EXERCISE GOAL:
Copy the listing from its first line up to and including the line with "Министерство внутренних дел", substituting "Прежде" for "Ранее" and leaving everything else unchanged. Omit the pictures.

RECORD SET:
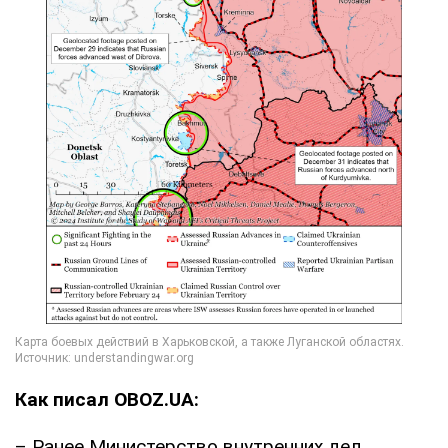
Как писал OBOZ.UA:
– Ранее Министерство внутренних дел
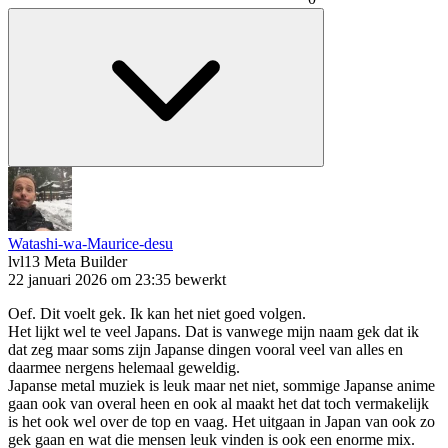
Watashi-wa-Maurice-desu
lvl13
Meta Builder
22 januari 2026 om 23:35
bewerkt
Oef. Dit voelt gek. Ik kan het niet goed volgen.
Het lijkt wel te veel Japans. Dat is vanwege mijn naam gek dat ik
dat zeg maar soms zijn Japanse dingen vooral veel van alles en
daarmee nergens helemaal geweldig.
Japanse metal muziek is leuk maar net niet, sommige Japanse anime
gaan ook van overal heen en ook al maakt het dat toch vermakelijk
is het ook wel over de top en vaag. Het uitgaan in Japan van ook zo
gek gaan en wat die mensen leuk vinden is ook een enorme mix.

TASK ANSWER:
Как писал OBOZ.UA:
– Прежде Министерство внутренних дел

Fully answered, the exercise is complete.